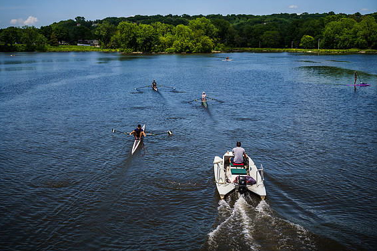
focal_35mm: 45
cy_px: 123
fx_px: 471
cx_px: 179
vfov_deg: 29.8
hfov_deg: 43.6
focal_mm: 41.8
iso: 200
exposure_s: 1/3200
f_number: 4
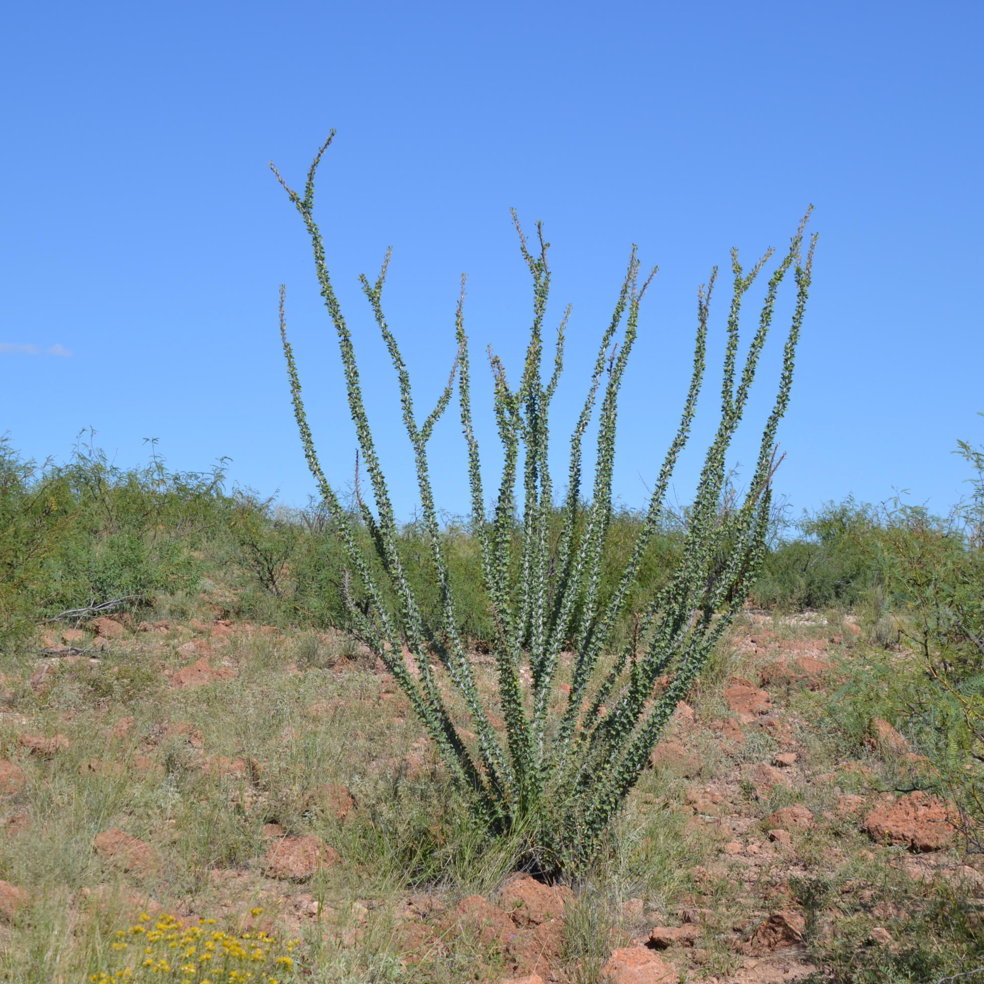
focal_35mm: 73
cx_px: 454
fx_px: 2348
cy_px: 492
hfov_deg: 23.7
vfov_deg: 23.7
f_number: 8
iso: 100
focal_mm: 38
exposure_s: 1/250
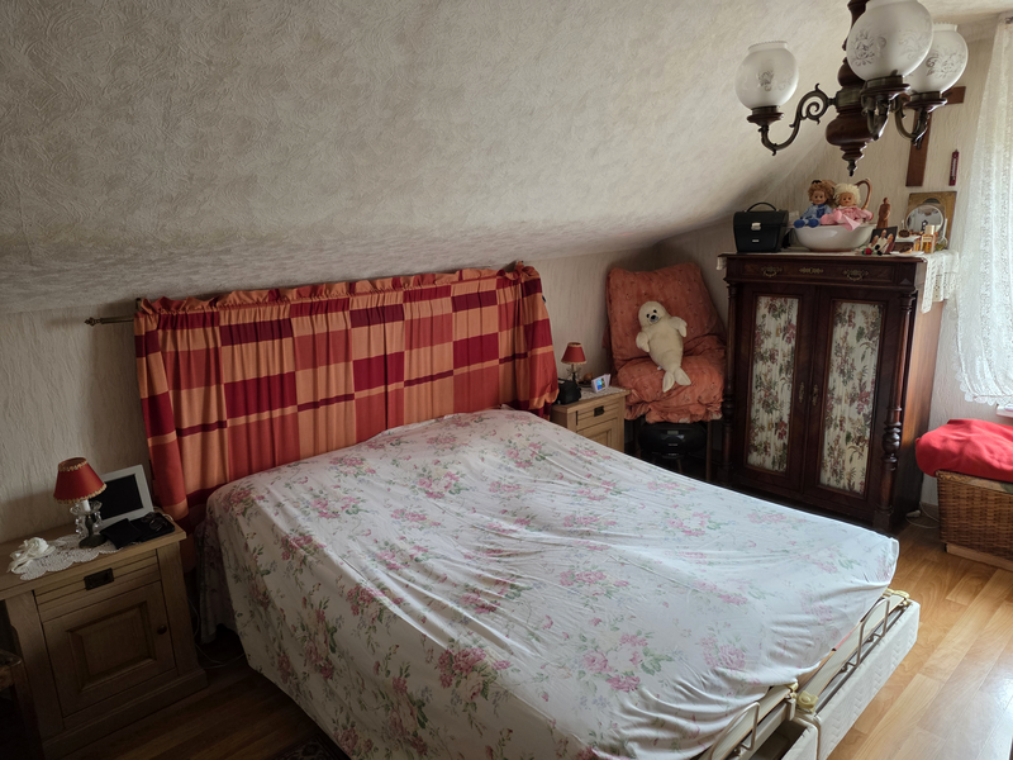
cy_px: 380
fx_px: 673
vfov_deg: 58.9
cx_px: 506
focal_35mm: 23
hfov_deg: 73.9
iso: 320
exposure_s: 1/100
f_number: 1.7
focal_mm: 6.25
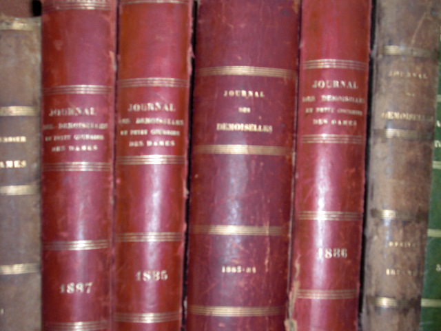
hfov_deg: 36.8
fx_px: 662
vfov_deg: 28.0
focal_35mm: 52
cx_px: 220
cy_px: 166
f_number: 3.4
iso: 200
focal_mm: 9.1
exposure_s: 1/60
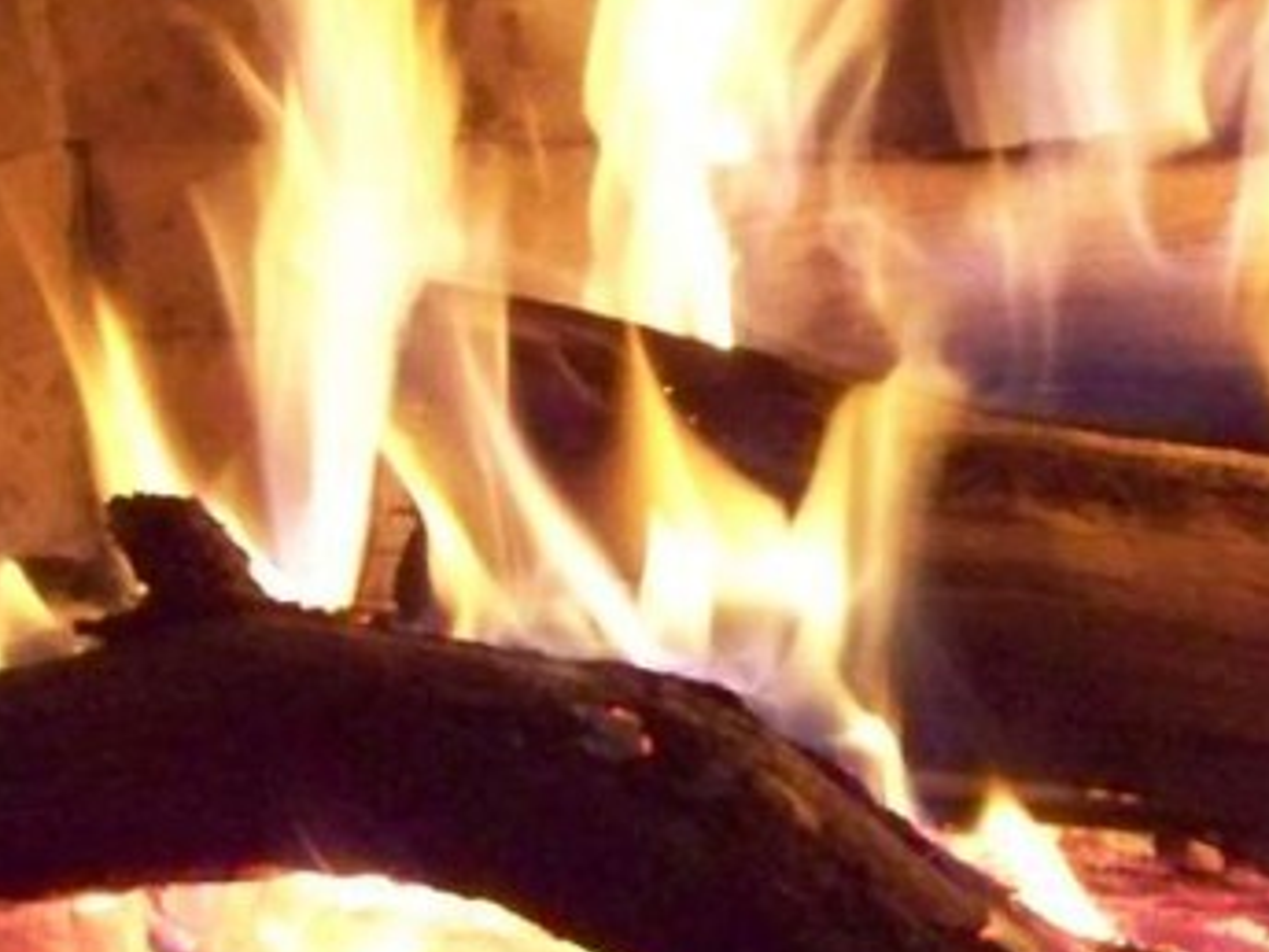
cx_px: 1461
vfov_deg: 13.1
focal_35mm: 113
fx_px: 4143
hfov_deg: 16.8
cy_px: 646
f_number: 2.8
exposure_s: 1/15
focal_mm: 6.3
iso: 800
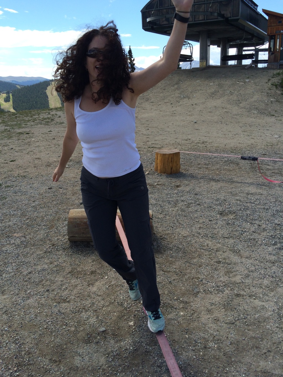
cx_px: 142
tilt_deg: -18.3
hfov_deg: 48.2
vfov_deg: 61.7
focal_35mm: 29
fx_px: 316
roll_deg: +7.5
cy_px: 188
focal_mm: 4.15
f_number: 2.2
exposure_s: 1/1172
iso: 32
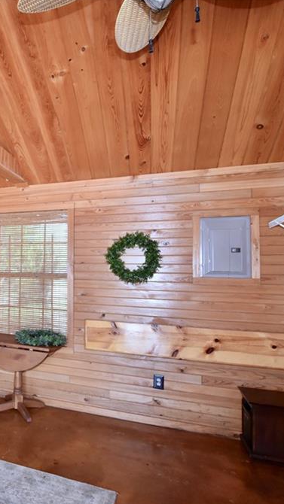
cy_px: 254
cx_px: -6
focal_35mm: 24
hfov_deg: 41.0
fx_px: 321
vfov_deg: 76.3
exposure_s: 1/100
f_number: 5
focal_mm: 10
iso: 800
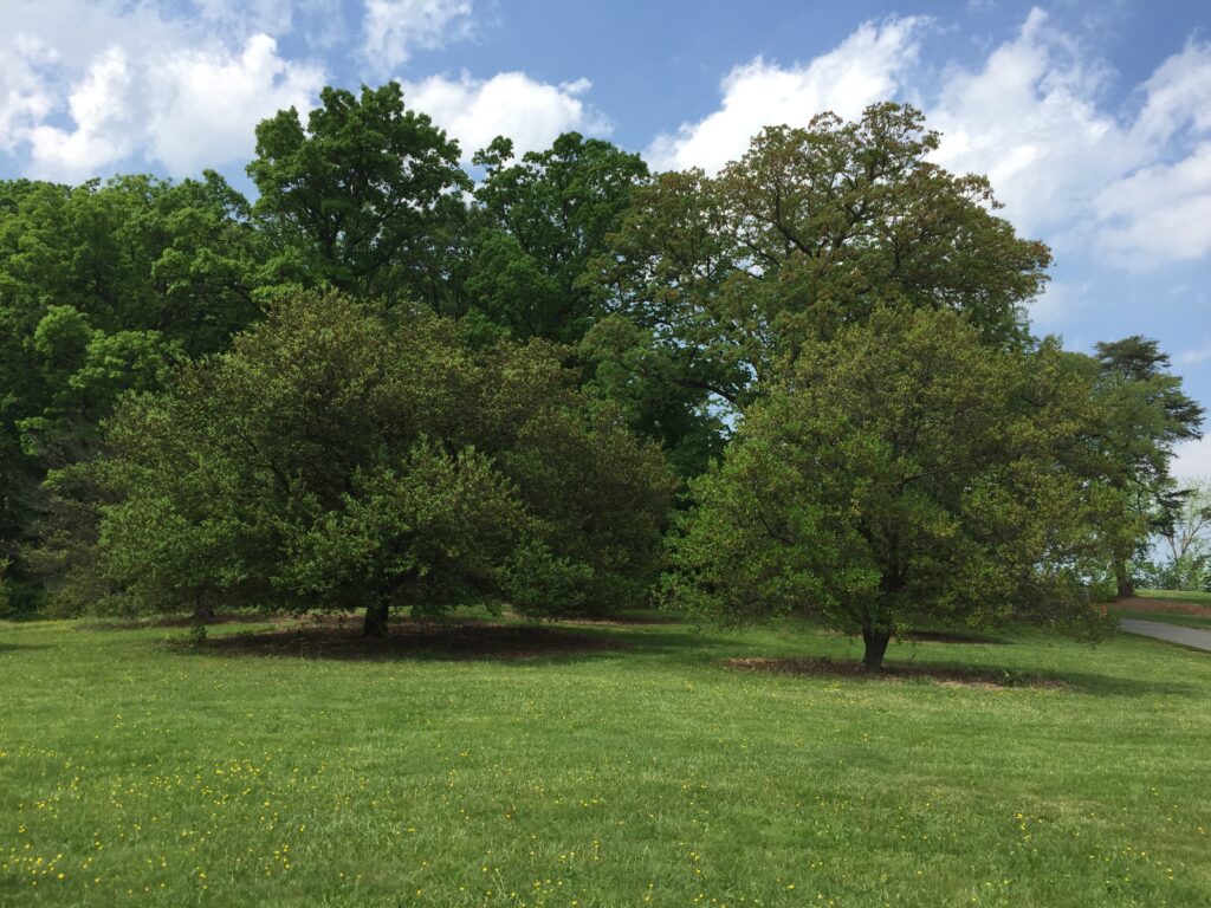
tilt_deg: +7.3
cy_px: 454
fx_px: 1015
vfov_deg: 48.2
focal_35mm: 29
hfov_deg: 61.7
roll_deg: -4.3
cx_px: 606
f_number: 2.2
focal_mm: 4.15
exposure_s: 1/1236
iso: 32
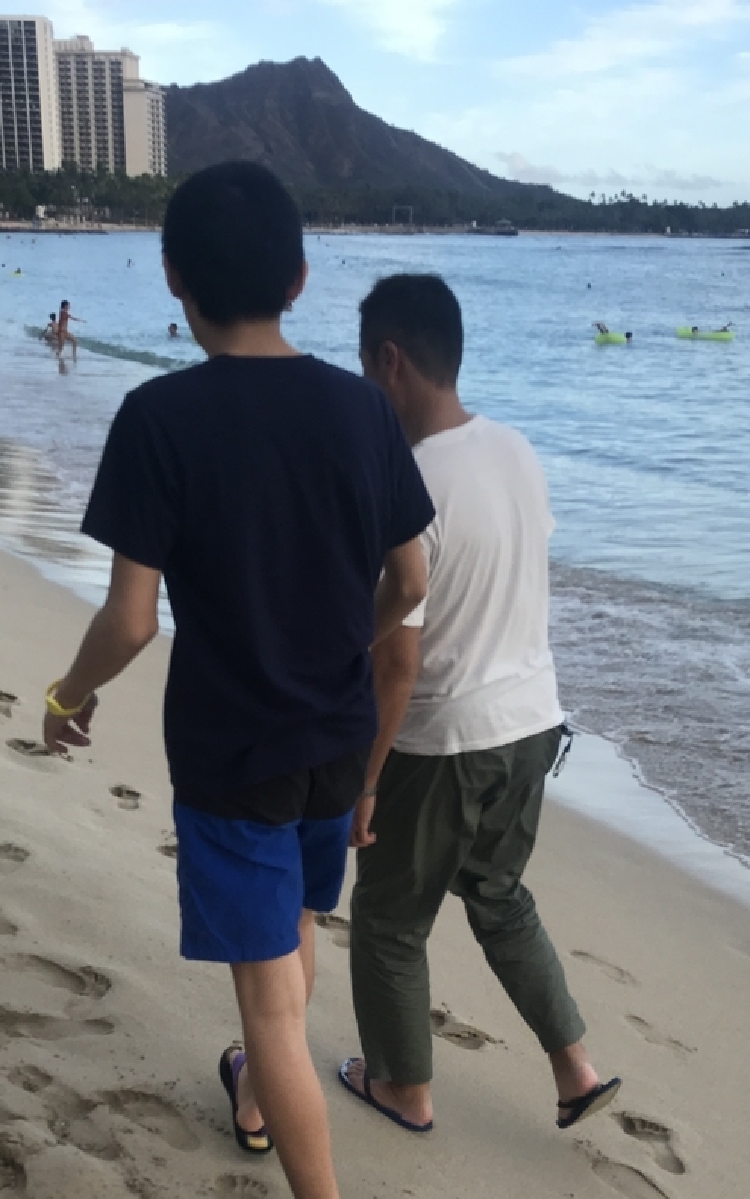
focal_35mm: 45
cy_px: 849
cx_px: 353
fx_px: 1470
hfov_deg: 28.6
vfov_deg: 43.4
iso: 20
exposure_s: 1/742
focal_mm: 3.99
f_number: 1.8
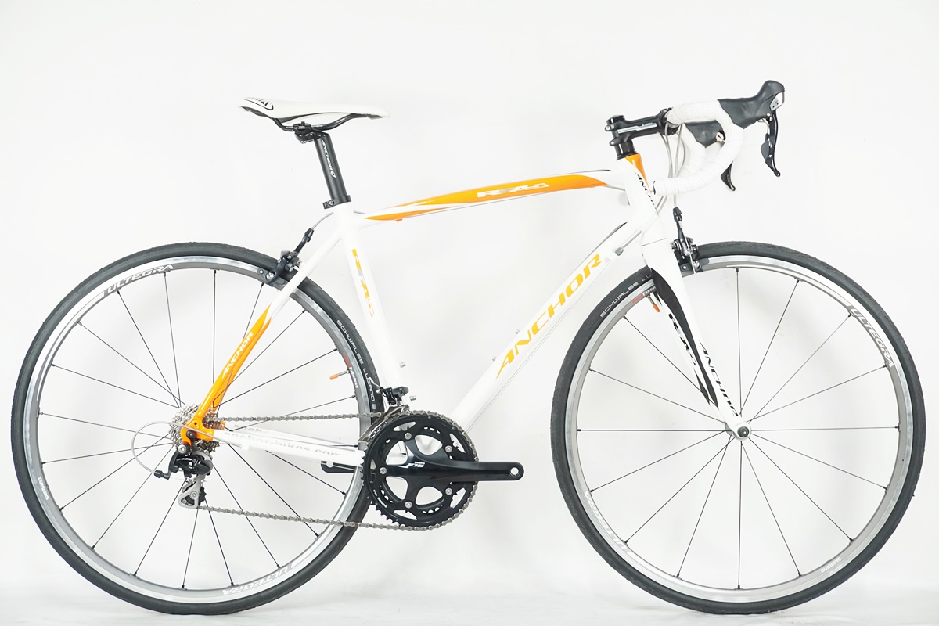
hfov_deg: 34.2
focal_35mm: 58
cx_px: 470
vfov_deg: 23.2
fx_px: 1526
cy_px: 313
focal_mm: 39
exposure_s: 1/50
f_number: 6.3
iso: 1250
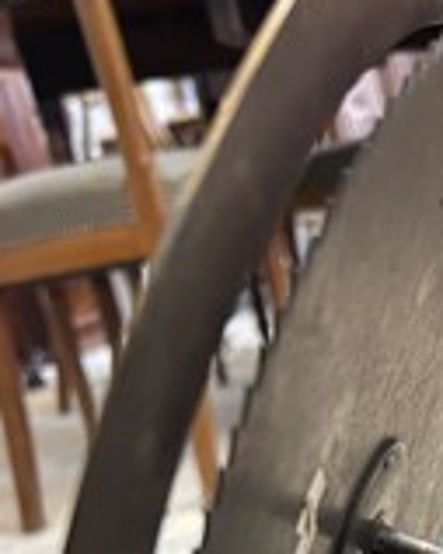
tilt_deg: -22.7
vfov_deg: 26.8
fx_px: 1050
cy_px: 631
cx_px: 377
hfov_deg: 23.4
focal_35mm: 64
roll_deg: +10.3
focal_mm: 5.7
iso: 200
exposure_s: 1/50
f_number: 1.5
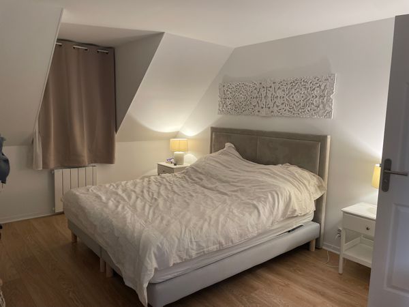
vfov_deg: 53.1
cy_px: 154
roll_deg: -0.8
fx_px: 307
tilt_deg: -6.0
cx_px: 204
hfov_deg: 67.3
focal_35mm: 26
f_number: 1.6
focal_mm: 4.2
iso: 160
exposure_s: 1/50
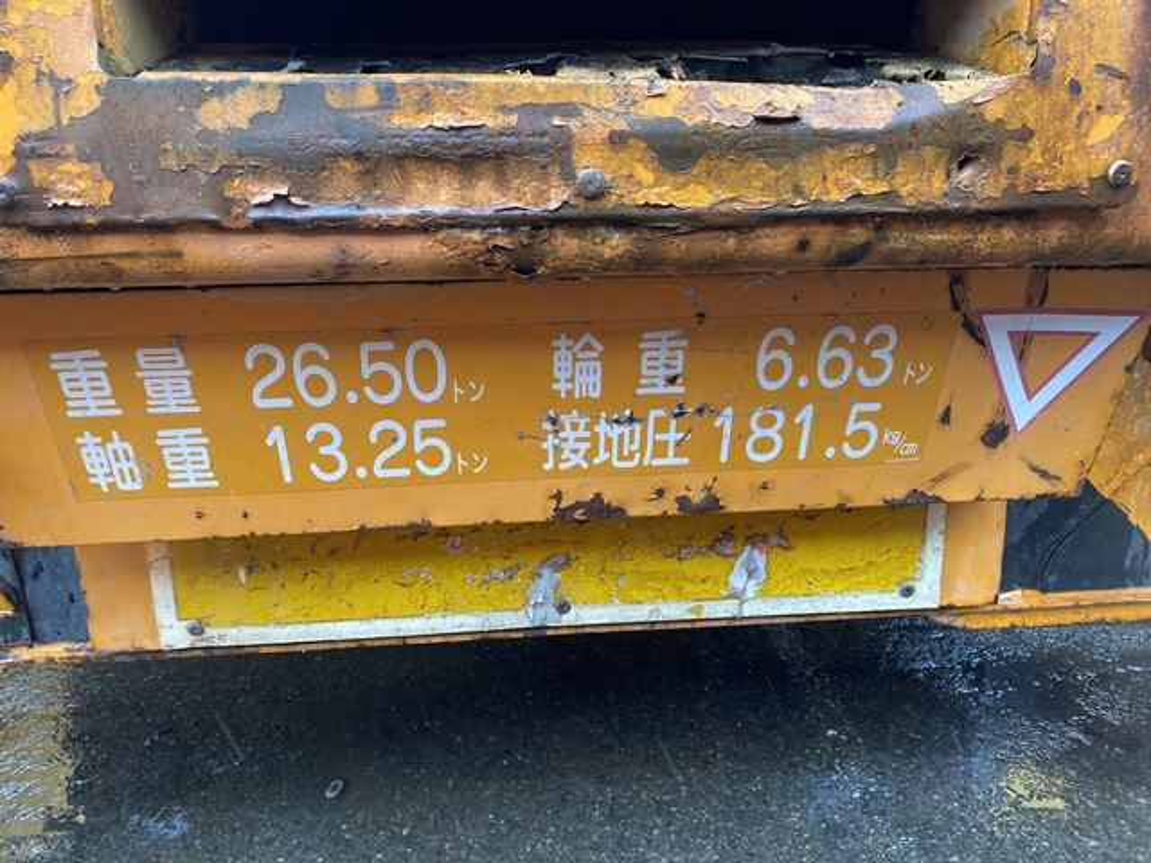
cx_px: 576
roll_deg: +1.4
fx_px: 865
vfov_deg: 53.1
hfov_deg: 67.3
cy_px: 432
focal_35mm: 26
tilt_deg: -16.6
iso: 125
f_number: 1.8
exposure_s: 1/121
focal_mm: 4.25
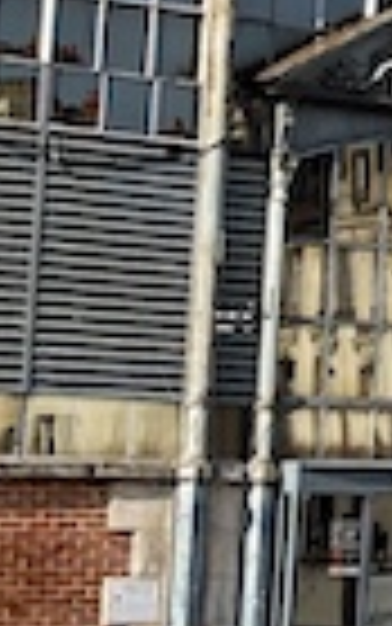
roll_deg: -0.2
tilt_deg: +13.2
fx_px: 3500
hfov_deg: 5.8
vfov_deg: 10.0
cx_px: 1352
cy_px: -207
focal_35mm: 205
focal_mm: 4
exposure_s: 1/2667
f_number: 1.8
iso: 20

※

- Task: What's needed is an exact retyping of the records, pictures excluded.

- Result below:
focal_35mm: 45
cy_px: 123
fx_px: 471
cx_px: 179
vfov_deg: 29.8
hfov_deg: 43.6
focal_mm: 41.8
iso: 200
exposure_s: 1/3200
f_number: 4
focal_35mm: 73
cx_px: 454
fx_px: 2348
cy_px: 492
hfov_deg: 23.7
vfov_deg: 23.7
f_number: 8
iso: 100
focal_mm: 38
exposure_s: 1/250
cy_px: 380
fx_px: 673
vfov_deg: 58.9
cx_px: 506
focal_35mm: 23
hfov_deg: 73.9
iso: 320
exposure_s: 1/100
f_number: 1.7
focal_mm: 6.25
hfov_deg: 36.8
fx_px: 662
vfov_deg: 28.0
focal_35mm: 52
cx_px: 220
cy_px: 166
f_number: 3.4
iso: 200
focal_mm: 9.1
exposure_s: 1/60
cx_px: 1461
vfov_deg: 13.1
focal_35mm: 113
fx_px: 4143
hfov_deg: 16.8
cy_px: 646
f_number: 2.8
exposure_s: 1/15
focal_mm: 6.3
iso: 800
cx_px: 142
tilt_deg: -18.3
hfov_deg: 48.2
vfov_deg: 61.7
focal_35mm: 29
fx_px: 316
roll_deg: +7.5
cy_px: 188
focal_mm: 4.15
f_number: 2.2
exposure_s: 1/1172
iso: 32
cy_px: 254
cx_px: -6
focal_35mm: 24
hfov_deg: 41.0
fx_px: 321
vfov_deg: 76.3
exposure_s: 1/100
f_number: 5
focal_mm: 10
iso: 800
tilt_deg: +7.3
cy_px: 454
fx_px: 1015
vfov_deg: 48.2
focal_35mm: 29
hfov_deg: 61.7
roll_deg: -4.3
cx_px: 606
f_number: 2.2
focal_mm: 4.15
exposure_s: 1/1236
iso: 32
focal_35mm: 45
cy_px: 849
cx_px: 353
fx_px: 1470
hfov_deg: 28.6
vfov_deg: 43.4
iso: 20
exposure_s: 1/742
focal_mm: 3.99
f_number: 1.8
hfov_deg: 34.2
focal_35mm: 58
cx_px: 470
vfov_deg: 23.2
fx_px: 1526
cy_px: 313
focal_mm: 39
exposure_s: 1/50
f_number: 6.3
iso: 1250
tilt_deg: -22.7
vfov_deg: 26.8
fx_px: 1050
cy_px: 631
cx_px: 377
hfov_deg: 23.4
focal_35mm: 64
roll_deg: +10.3
focal_mm: 5.7
iso: 200
exposure_s: 1/50
f_number: 1.5
vfov_deg: 53.1
cy_px: 154
roll_deg: -0.8
fx_px: 307
tilt_deg: -6.0
cx_px: 204
hfov_deg: 67.3
focal_35mm: 26
f_number: 1.6
focal_mm: 4.2
iso: 160
exposure_s: 1/50
cx_px: 576
roll_deg: +1.4
fx_px: 865
vfov_deg: 53.1
hfov_deg: 67.3
cy_px: 432
focal_35mm: 26
tilt_deg: -16.6
iso: 125
f_number: 1.8
exposure_s: 1/121
focal_mm: 4.25
roll_deg: -0.2
tilt_deg: +13.2
fx_px: 3500
hfov_deg: 5.8
vfov_deg: 10.0
cx_px: 1352
cy_px: -207
focal_35mm: 205
focal_mm: 4
exposure_s: 1/2667
f_number: 1.8
iso: 20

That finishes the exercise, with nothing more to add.